The trunk mediates sympathetic outflow that modulates cardiovascular, respiratory, sudomotor, pupillary, and visceral functions. Preganglionic neurons originating in the intermediolateral cell columns of spinal segments such as those described historically in work from Guy's Hospital and Johns Hopkins Hospital project to paravertebral ganglia where synapses produce postganglionic fibers that ascend or descend to targets including the heart, lungs, eye, and abdominal viscera like the stomach and intestine. Sympathetic fibers contribute to vasomotor tone influencing blood pressure regulation pathways studied by researchers at Mayo Clinic and Cleveland Clinic, and they interact with parasympathetic inputs within plexuses such as the enteric nervous system circuits characterized by investigators from University College London and Stanford University. Reflex arcs involving the trunk coordinate responses to stressors documented in early physiological literature from University of Cambridge and in modern autonomic testing at Massachusetts General Hospital.

Clinical significance

Disorders of the trunk contribute to a spectrum of conditions including neuropathic pain, complex regional pain syndrome, hyperhidrosis, and autonomic dysregulation syndromes encountered in clinics at University of Pennsylvania, Mount Sinai Hospital, and Karolinska Institutet. Lesions may arise from trauma, compressive tumors such as neurofibromas studied in cohorts at Memorial Sloan Kettering Cancer Center, or iatrogenic injury during operations performed at centers like Cleveland Clinic Foundation. Surgical or chemical sympathectomy is a treatment for hyperhidrosis and refractory vasospasm with procedures refined at institutions including Mayo Clinic and Guy's and St Thomas' NHS Foundation Trust. Dysautonomias involving the trunk appear in systemic diseases such as diabetes mellitus, neurodegenerative disorders exemplified by Parkinson's disease, and paraneoplastic syndromes researched at Johns Hopkins University School of Medicine.

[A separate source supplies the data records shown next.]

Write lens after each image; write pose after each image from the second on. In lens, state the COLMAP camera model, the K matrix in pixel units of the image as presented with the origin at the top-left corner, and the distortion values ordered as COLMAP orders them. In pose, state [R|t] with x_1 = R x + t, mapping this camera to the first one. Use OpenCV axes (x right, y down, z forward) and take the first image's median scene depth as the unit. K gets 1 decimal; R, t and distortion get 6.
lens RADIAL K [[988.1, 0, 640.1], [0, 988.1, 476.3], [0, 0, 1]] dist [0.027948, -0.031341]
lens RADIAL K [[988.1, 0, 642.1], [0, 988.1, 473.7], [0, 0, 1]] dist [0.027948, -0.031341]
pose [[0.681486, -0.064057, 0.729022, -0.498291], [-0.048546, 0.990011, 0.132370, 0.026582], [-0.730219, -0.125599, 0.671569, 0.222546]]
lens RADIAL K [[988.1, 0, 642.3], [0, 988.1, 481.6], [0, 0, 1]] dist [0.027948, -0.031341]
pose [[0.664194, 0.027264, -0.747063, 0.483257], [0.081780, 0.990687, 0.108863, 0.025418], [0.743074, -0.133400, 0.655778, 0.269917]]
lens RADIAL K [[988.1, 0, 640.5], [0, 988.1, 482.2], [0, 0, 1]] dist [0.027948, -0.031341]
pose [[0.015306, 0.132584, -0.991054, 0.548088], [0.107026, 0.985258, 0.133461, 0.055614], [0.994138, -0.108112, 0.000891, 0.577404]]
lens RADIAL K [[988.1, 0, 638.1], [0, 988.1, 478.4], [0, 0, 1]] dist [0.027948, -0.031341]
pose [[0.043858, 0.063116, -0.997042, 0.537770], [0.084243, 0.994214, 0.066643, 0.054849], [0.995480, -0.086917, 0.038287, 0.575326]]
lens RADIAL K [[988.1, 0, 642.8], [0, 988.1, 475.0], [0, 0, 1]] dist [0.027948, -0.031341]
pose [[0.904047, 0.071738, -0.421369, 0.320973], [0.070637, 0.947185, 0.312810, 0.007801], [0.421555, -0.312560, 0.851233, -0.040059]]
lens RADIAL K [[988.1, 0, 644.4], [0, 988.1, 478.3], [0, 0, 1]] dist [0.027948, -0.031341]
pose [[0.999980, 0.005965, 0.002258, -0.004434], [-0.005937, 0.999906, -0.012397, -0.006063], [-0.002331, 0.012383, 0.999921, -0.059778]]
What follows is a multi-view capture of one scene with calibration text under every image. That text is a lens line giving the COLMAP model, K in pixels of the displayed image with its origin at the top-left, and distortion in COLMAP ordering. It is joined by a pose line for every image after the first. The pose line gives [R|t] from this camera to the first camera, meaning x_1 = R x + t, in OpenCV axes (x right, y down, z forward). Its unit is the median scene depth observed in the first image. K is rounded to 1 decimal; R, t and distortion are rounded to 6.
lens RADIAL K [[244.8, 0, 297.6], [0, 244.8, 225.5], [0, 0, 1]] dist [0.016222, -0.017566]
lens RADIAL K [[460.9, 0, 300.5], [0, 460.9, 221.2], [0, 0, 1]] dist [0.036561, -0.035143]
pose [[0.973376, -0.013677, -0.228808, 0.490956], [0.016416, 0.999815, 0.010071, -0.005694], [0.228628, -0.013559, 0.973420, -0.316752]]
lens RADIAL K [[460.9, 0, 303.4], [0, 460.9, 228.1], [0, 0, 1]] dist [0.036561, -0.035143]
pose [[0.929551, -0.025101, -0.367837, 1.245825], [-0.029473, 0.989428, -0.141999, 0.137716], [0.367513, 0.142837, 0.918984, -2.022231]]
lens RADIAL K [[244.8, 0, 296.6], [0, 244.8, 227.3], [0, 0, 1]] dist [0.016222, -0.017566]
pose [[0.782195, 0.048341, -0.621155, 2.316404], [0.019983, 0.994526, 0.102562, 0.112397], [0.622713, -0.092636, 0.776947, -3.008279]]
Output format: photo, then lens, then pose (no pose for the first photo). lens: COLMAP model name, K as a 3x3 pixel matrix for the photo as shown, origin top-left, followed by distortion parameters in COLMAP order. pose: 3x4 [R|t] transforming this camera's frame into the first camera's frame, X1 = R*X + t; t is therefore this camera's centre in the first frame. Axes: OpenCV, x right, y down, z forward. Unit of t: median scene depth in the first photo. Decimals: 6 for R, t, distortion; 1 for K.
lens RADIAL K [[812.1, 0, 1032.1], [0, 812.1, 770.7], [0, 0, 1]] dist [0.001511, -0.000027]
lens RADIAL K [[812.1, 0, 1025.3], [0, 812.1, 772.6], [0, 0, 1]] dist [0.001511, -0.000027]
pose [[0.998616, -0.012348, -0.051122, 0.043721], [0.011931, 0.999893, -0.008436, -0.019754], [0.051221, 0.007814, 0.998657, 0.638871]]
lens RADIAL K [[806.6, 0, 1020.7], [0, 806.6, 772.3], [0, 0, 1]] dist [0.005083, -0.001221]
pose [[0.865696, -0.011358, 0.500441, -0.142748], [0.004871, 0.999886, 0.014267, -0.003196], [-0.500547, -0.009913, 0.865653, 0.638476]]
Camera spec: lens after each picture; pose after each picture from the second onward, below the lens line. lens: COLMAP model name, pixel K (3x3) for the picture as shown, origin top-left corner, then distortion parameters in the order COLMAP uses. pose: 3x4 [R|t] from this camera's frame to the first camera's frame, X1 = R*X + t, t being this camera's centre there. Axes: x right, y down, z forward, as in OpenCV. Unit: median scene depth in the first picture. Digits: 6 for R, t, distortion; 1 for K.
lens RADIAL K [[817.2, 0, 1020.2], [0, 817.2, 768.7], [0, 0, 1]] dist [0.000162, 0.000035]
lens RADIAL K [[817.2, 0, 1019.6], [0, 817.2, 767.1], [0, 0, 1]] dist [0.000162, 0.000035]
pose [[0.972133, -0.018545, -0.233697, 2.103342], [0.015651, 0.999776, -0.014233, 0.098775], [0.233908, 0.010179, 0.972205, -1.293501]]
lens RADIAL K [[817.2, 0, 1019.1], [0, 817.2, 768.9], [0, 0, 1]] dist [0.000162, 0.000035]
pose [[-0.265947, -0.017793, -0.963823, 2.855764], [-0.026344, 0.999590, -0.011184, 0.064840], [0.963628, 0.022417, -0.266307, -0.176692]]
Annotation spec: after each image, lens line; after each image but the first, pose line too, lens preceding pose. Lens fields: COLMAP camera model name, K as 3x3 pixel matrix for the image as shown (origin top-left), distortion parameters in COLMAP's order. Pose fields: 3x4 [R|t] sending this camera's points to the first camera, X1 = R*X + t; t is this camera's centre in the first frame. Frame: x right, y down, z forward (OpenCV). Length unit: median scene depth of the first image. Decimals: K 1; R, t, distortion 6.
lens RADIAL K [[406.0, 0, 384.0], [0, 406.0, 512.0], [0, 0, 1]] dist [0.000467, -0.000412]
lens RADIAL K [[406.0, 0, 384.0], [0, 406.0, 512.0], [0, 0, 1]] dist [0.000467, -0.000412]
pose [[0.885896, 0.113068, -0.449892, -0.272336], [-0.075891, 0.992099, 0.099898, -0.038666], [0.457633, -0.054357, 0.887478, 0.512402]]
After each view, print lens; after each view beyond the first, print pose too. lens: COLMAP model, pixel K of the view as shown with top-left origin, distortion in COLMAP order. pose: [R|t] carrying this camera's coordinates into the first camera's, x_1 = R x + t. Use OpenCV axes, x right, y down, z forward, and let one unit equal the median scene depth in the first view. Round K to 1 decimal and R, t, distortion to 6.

Imaging and surgical considerations

Preoperative imaging relies on modalities provided by vendors and departments at Massachusetts General Hospital, Mayo Clinic, and Royal Marsden Hospital using computed tomography, magnetic resonance imaging, and ultrasound to delineate paravertebral anatomy and adjacent structures like the pleura, esophagus, and thoracic aorta. Thoracoscopic and endoscopic approaches to sympathectomy intersect with techniques developed at Cleveland Clinic and The Ohio State University Wexner Medical Center, while anesthetic and pain management protocols are influenced by standards from American Society of Anesthesiologists and European Society of Anaesthesiology. Image-guided interventions such as fluoroscopy- or ultrasound-guided stellate ganglion block employ equipment and protocols influenced by research from Stanford University School of Medicine and Duke University Medical Center. Surgical planning must consider relationships to vertebral landmarks like the transverse process, vascular structures including the internal thoracic artery, and potential complications reported in registries at Royal College of Surgeons and multicenter studies coordinated by World Federation of Neurosurgical Societies.